Mar del Plata, Villa Gesell, Miramar. Recuerdos de infancia pasada. Era llegar y poner los pies en el agua. Así, lo más pronto posible (me los imagino). Tenían el buen vicio de las olas. Sus padres una navidad habían comprado barrenadores. Dos como para compartir. Y entonces, llegado el mes de enero y por la ruta dos, terminaban en el agua con sal deslizándose en las olas.  Perfectamente: había que esperar, no cualquier ola servía para remolcarse ; una ola perfecta debía armarse a una distancia perfecta, crecer y llegar a ellos al tiempo que la cresta empezaba a espumar y a volcarse. Entonces los arrastraba durante diez o quince metros. Pasaban de tener el agua a la altura del pecho a quedar atascados en la arena mojada, el borde húmedo donde la espuma toca la playa. Era apoyar el torso en el barrenador –boca abajo- y dejar que la ola les llevara al lugar de las sombrillas.

Carlos fue el primero en lanzar la idea (aunque todo es mío), en volver a traer la imagen medio tapada y olvidada de la sal y la arena, de la espuma y el mar, en tratar de que la nostalgia se transformara en presente y la memoria se volviera un poco carne.
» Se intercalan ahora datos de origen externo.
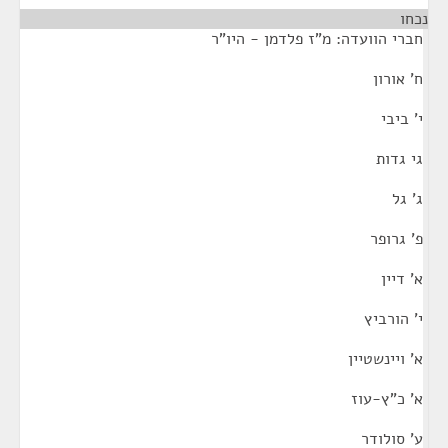
נכחו
חברי הוועדה: מ"ז פלדמן - היו"ר
ח' אורון
י' ביבי
גי גדות
ג' גל
פ' גרופר
א' דיין
י' הורביץ
א' ויינשטיין
א' כ"ץ-עוז
ע' סולודר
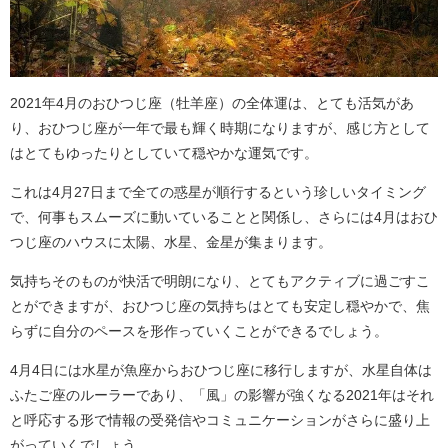
2021年4月のおひつじ座（牡羊座）の全体運は、とても活気があ
り、おひつじ座が一年で最も輝く時期になりますが、感じ方として
はとてもゆったりとしていて穏やかな運気です。
これは4月27日まで全ての惑星が順行するという珍しいタイミング
で、何事もスムーズに動いていることと関係し、さらには4月はおひ
つじ座のハウスに太陽、水星、金星が集まります。
気持ちそのものが快活で明朗になり、とてもアクティブに過ごすこ
とができますが、おひつじ座の気持ちはとても安定し穏やかで、焦
らずに自分のペースを形作っていくことができるでしょう。
4月4日には水星が魚座からおひつじ座に移行しますが、水星自体は
ふたご座のルーラーであり、「風」の影響が強くなる2021年はそれ
と呼応する形で情報の受発信やコミュニケーションがさらに盛り上
がっていくでしょう。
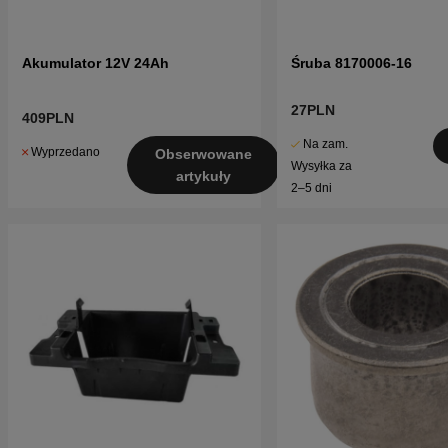
Akumulator 12V 24Ah
Śruba 8170006-16
27PLN
409PLN
Na zam.
Wyprzedano
Obserwowane
Wysyłka za
artykuły
2–5 dni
A Laura le brillaron los ojos, no sabría decir yo si eran lágrimas de felicidad reprimidas o el propio recuerdo húmedo asomándose en la córnea o en la pupila, trayéndole luz hasta el vértice de los ojos. Luis no dudo en absoluto y de inmediato regaló una sonrisa que fue secundada por un sí rotundo y exclamativo. Martita miraba desde lejos la escena pero se sentía parte y esta de acuerdo con volver, de reinventar la infancia, de encontrar en el mar una estrella del pasado que sanara con sal las heridas del mundo o el destino.

Era tiempo. Habían pasado como veinte años. Alquilaron un coche y con decisión firme salieron de Buenos Aires otra vez –Heráclito sabrá decir que nada era posible de recuperar de todo ese periplo: aunque quizás sanara alguna herida muy subjetiva para cada uno de los hermanos, yo sé que les sería imposible ganar lo que los años y la vida les privó durante tanto tiempo; nadie era el mismo. Se decidieron por Mar del Plata y llegaron como a las tres de la tarde.

No llevaban –claro- los barrenadores. El mate y la conversación distendida fueron el hilo conductor de la relación entre los cuatro durante su estadía (No recuerdo bien si estuvieron cuatro o cinco días). Según Carlos el mar los había criado un poco. Bah, él dijo el mar pero yo creo que nunca zarparon más allá de la costa. Luis planteaba la posibilidad de vivir un tiempo ahí todos juntos. Pero claro está, eran idilios de Luis, el Quijote de la familia. Martita y Laura ponían los puntos y las comas: “Dejá de volar Luis” decía una. “Tenés familia en Europa”, la otra. Carlos prendió un cigarrillo y contemplaba las olas desarmarse mientras enterraba sus pies en la arena.

En eso estaban los cuatro cuando me vine a acercar frente a ellos. Me dieron un mate. Yo chupé toda el agua. No se dieron cuenta que era yo quien los había creado y que me inmiscuía en ese momento.

Después del mate los dejé ser. Ya no sé en qué andarán los Pérez.